* **Exercise goal**
Can you give these lines again with every "bounding box" changed to "enclosing rectangle" and everything else left the same?
--- BEGIN Data extract ---
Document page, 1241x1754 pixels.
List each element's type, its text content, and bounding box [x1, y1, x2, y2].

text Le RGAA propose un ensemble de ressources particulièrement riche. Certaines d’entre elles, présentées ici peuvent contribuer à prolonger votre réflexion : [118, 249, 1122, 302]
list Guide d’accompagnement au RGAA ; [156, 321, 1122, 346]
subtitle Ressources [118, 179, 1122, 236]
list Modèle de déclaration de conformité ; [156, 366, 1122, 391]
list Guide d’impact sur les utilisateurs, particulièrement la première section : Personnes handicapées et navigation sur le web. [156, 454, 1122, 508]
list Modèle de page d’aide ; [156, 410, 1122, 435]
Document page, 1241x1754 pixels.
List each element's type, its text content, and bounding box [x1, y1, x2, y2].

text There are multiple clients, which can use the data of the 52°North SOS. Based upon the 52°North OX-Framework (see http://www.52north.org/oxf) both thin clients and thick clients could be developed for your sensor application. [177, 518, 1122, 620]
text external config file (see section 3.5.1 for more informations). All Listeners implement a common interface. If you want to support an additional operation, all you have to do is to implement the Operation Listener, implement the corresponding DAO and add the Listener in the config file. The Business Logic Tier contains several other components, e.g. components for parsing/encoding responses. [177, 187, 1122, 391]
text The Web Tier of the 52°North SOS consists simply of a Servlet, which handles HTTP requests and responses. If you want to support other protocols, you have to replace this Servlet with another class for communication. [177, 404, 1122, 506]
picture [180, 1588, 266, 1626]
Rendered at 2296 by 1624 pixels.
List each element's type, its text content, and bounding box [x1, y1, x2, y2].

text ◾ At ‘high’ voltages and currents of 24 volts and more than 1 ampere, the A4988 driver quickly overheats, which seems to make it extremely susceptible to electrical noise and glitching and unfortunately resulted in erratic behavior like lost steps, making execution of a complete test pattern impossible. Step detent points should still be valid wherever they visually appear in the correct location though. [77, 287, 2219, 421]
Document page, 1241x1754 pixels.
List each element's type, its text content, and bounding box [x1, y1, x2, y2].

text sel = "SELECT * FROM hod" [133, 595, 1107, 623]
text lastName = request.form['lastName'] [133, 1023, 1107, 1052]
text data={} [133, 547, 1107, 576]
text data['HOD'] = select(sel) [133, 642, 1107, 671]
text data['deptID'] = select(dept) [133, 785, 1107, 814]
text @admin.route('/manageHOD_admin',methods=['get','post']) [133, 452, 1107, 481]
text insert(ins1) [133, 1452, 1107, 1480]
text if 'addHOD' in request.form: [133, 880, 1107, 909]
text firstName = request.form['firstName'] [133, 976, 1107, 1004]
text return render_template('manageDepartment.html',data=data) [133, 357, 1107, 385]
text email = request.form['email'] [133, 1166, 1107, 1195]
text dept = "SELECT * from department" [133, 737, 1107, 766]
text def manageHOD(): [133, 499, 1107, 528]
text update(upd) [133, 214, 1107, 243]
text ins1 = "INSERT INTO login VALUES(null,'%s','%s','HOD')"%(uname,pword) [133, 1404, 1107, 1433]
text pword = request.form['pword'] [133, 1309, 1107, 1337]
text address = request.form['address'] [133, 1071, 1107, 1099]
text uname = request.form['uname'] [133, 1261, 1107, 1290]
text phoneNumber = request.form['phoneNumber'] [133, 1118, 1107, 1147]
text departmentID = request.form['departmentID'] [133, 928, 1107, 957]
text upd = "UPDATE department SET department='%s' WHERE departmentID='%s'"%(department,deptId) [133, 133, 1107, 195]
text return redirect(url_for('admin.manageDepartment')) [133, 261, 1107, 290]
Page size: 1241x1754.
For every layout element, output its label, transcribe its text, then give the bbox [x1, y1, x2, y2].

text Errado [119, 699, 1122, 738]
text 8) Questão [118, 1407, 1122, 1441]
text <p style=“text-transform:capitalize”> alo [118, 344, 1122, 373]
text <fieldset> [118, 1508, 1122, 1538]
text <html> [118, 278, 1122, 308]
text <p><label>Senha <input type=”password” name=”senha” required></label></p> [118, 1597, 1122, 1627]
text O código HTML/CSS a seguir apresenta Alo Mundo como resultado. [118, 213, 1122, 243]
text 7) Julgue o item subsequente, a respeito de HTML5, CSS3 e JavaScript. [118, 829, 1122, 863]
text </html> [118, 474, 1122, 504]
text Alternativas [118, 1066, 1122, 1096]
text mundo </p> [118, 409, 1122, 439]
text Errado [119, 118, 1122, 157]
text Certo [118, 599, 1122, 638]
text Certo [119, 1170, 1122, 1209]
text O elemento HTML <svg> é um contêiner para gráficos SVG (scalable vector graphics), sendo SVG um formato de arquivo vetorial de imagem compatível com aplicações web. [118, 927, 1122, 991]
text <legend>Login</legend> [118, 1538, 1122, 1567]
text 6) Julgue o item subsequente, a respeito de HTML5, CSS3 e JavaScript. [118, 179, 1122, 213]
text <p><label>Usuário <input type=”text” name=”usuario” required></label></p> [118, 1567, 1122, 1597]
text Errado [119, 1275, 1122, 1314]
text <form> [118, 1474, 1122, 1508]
--- END Data extract ---
* **Result of this exercise**
Document page, 1241x1754 pixels.
List each element's type, its text content, and enclosing rectangle [x1, y1, x2, y2].

text Le RGAA propose un ensemble de ressources particulièrement riche. Certaines d’entre elles, présentées ici peuvent contribuer à prolonger votre réflexion : [118, 249, 1122, 302]
list Guide d’accompagnement au RGAA ; [156, 321, 1122, 346]
subtitle Ressources [118, 179, 1122, 236]
list Modèle de déclaration de conformité ; [156, 366, 1122, 391]
list Guide d’impact sur les utilisateurs, particulièrement la première section : Personnes handicapées et navigation sur le web. [156, 454, 1122, 508]
list Modèle de page d’aide ; [156, 410, 1122, 435]
Document page, 1241x1754 pixels.
List each element's type, its text content, and enclosing rectangle [x1, y1, x2, y2].

text There are multiple clients, which can use the data of the 52°North SOS. Based upon the 52°North OX-Framework (see http://www.52north.org/oxf) both thin clients and thick clients could be developed for your sensor application. [177, 518, 1122, 620]
text external config file (see section 3.5.1 for more informations). All Listeners implement a common interface. If you want to support an additional operation, all you have to do is to implement the Operation Listener, implement the corresponding DAO and add the Listener in the config file. The Business Logic Tier contains several other components, e.g. components for parsing/encoding responses. [177, 187, 1122, 391]
text The Web Tier of the 52°North SOS consists simply of a Servlet, which handles HTTP requests and responses. If you want to support other protocols, you have to replace this Servlet with another class for communication. [177, 404, 1122, 506]
picture [180, 1588, 266, 1626]
Rendered at 2296 by 1624 pixels.
List each element's type, its text content, and enclosing rectangle [x1, y1, x2, y2].

text ◾ At ‘high’ voltages and currents of 24 volts and more than 1 ampere, the A4988 driver quickly overheats, which seems to make it extremely susceptible to electrical noise and glitching and unfortunately resulted in erratic behavior like lost steps, making execution of a complete test pattern impossible. Step detent points should still be valid wherever they visually appear in the correct location though. [77, 287, 2219, 421]
Document page, 1241x1754 pixels.
List each element's type, its text content, and enclosing rectangle [x1, y1, x2, y2].

text sel = "SELECT * FROM hod" [133, 595, 1107, 623]
text lastName = request.form['lastName'] [133, 1023, 1107, 1052]
text data={} [133, 547, 1107, 576]
text data['HOD'] = select(sel) [133, 642, 1107, 671]
text data['deptID'] = select(dept) [133, 785, 1107, 814]
text @admin.route('/manageHOD_admin',methods=['get','post']) [133, 452, 1107, 481]
text insert(ins1) [133, 1452, 1107, 1480]
text if 'addHOD' in request.form: [133, 880, 1107, 909]
text firstName = request.form['firstName'] [133, 976, 1107, 1004]
text return render_template('manageDepartment.html',data=data) [133, 357, 1107, 385]
text email = request.form['email'] [133, 1166, 1107, 1195]
text dept = "SELECT * from department" [133, 737, 1107, 766]
text def manageHOD(): [133, 499, 1107, 528]
text update(upd) [133, 214, 1107, 243]
text ins1 = "INSERT INTO login VALUES(null,'%s','%s','HOD')"%(uname,pword) [133, 1404, 1107, 1433]
text pword = request.form['pword'] [133, 1309, 1107, 1337]
text address = request.form['address'] [133, 1071, 1107, 1099]
text uname = request.form['uname'] [133, 1261, 1107, 1290]
text phoneNumber = request.form['phoneNumber'] [133, 1118, 1107, 1147]
text departmentID = request.form['departmentID'] [133, 928, 1107, 957]
text upd = "UPDATE department SET department='%s' WHERE departmentID='%s'"%(department,deptId) [133, 133, 1107, 195]
text return redirect(url_for('admin.manageDepartment')) [133, 261, 1107, 290]
Page size: 1241x1754.
For every layout element, output its label, transcribe its text, then give the bbox [x1, y1, x2, y2].

text Errado [119, 699, 1122, 738]
text 8) Questão [118, 1407, 1122, 1441]
text <p style=“text-transform:capitalize”> alo [118, 344, 1122, 373]
text <fieldset> [118, 1508, 1122, 1538]
text <html> [118, 278, 1122, 308]
text <p><label>Senha <input type=”password” name=”senha” required></label></p> [118, 1597, 1122, 1627]
text O código HTML/CSS a seguir apresenta Alo Mundo como resultado. [118, 213, 1122, 243]
text 7) Julgue o item subsequente, a respeito de HTML5, CSS3 e JavaScript. [118, 829, 1122, 863]
text </html> [118, 474, 1122, 504]
text Alternativas [118, 1066, 1122, 1096]
text mundo </p> [118, 409, 1122, 439]
text Errado [119, 118, 1122, 157]
text Certo [118, 599, 1122, 638]
text Certo [119, 1170, 1122, 1209]
text O elemento HTML <svg> é um contêiner para gráficos SVG (scalable vector graphics), sendo SVG um formato de arquivo vetorial de imagem compatível com aplicações web. [118, 927, 1122, 991]
text <legend>Login</legend> [118, 1538, 1122, 1567]
text 6) Julgue o item subsequente, a respeito de HTML5, CSS3 e JavaScript. [118, 179, 1122, 213]
text <p><label>Usuário <input type=”text” name=”usuario” required></label></p> [118, 1567, 1122, 1597]
text Errado [119, 1275, 1122, 1314]
text <form> [118, 1474, 1122, 1508]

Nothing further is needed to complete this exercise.